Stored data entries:
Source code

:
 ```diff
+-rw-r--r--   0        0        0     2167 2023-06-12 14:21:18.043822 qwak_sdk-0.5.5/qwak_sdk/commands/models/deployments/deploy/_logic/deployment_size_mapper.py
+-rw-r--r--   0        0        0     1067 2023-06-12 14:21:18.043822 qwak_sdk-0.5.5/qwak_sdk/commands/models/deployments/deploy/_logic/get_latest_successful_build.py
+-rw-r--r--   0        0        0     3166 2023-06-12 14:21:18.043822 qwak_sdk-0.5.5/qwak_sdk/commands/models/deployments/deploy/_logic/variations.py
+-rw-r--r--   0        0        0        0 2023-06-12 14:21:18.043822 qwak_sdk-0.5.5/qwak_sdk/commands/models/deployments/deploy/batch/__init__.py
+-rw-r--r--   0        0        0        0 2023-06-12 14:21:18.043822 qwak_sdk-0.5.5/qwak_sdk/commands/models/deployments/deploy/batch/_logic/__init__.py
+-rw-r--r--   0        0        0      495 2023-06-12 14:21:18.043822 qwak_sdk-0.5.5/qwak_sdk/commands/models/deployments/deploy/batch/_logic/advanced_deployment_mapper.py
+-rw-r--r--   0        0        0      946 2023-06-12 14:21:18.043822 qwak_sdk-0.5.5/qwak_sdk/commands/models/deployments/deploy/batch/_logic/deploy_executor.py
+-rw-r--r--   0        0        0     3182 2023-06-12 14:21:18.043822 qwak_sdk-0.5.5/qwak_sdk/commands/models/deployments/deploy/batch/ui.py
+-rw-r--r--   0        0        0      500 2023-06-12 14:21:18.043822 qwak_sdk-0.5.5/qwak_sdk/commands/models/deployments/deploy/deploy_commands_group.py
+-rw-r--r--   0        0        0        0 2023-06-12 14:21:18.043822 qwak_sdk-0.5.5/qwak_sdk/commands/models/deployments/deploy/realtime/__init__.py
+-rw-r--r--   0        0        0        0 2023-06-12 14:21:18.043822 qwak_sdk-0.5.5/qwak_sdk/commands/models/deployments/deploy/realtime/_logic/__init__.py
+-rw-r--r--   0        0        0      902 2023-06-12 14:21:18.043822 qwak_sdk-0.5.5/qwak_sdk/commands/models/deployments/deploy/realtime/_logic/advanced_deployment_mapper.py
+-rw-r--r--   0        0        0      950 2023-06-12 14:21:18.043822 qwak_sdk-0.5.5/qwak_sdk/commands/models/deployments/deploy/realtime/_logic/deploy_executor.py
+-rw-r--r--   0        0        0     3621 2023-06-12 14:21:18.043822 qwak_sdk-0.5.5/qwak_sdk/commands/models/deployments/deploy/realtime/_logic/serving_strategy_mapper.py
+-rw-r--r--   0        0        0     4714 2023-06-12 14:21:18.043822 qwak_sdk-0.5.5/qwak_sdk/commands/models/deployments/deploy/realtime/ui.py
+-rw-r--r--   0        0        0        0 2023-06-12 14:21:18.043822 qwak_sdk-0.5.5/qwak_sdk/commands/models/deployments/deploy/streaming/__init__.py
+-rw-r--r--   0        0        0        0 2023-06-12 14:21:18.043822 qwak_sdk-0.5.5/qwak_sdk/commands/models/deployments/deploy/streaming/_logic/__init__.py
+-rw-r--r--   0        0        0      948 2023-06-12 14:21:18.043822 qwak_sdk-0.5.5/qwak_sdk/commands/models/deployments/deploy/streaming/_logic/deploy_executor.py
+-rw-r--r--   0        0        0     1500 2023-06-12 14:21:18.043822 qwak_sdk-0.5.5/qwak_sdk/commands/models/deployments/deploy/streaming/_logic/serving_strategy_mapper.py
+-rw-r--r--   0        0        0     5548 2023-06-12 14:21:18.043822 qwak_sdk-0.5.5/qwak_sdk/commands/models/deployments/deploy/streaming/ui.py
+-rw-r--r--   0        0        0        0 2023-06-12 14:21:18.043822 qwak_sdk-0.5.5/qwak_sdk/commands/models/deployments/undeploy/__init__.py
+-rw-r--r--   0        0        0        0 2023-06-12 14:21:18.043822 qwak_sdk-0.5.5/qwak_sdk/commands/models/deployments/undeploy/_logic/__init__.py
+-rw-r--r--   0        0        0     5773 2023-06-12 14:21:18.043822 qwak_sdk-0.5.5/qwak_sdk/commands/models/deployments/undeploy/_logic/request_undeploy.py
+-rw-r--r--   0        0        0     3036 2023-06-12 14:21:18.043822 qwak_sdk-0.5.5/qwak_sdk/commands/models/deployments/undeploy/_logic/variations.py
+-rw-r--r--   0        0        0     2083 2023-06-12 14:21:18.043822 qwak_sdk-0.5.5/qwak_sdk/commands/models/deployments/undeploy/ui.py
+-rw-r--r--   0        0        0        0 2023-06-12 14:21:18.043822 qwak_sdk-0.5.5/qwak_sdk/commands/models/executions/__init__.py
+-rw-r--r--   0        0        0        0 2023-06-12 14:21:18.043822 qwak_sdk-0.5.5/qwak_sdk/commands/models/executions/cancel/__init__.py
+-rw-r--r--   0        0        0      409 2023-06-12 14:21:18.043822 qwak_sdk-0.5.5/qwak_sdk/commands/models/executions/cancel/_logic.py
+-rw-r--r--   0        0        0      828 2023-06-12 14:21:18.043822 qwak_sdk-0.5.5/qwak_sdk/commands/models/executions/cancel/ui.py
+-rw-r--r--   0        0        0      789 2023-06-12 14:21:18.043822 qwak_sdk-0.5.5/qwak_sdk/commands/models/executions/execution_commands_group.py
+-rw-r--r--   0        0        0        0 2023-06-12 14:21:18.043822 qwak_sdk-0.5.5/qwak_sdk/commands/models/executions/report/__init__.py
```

**Work to be completed**
How many lines of these entries contain the string "executions"? Reply with the number alone.

**Result of this exercise**
6